> WHAT YOU WILL DO
Reproduce everything from the start of the items down to the line containing "eine nachdenklich sti", changing "Ilość" to "Liczba" and leaving all else unchanged.

---------- DATA FOR REVIEW

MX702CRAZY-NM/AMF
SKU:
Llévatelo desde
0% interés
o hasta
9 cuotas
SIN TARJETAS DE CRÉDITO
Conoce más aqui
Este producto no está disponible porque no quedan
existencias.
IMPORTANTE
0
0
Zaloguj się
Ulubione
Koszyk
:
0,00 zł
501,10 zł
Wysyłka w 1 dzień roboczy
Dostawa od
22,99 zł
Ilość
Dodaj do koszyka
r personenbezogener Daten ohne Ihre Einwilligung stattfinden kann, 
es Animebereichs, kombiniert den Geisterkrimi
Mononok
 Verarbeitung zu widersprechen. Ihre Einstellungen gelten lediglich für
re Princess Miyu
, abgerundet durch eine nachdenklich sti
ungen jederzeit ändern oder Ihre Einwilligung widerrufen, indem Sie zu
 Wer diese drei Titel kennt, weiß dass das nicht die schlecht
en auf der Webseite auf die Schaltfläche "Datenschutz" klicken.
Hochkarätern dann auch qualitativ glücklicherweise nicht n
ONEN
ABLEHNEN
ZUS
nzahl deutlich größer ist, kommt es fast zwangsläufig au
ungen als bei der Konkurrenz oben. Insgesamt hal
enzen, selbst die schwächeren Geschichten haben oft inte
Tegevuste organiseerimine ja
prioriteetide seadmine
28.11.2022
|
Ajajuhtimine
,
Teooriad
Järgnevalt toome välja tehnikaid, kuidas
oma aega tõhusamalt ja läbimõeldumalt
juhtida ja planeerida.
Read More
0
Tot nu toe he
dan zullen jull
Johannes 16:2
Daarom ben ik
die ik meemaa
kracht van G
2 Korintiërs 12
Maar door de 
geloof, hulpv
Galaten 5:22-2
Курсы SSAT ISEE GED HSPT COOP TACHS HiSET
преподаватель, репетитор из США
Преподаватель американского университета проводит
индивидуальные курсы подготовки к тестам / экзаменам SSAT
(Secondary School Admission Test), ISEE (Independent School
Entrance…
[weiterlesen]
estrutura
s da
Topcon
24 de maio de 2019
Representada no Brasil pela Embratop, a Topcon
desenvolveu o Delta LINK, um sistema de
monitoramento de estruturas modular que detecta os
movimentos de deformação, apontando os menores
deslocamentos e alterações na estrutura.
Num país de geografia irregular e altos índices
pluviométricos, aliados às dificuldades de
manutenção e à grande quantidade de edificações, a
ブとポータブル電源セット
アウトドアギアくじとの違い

--------------------

> EXERCISE RESULT
MX702CRAZY-NM/AMF
SKU:
Llévatelo desde
0% interés
o hasta
9 cuotas
SIN TARJETAS DE CRÉDITO
Conoce más aqui
Este producto no está disponible porque no quedan
existencias.
IMPORTANTE
0
0
Zaloguj się
Ulubione
Koszyk
:
0,00 zł
501,10 zł
Wysyłka w 1 dzień roboczy
Dostawa od
22,99 zł
Liczba
Dodaj do koszyka
r personenbezogener Daten ohne Ihre Einwilligung stattfinden kann, 
es Animebereichs, kombiniert den Geisterkrimi
Mononok
 Verarbeitung zu widersprechen. Ihre Einstellungen gelten lediglich für
re Princess Miyu
, abgerundet durch eine nachdenklich sti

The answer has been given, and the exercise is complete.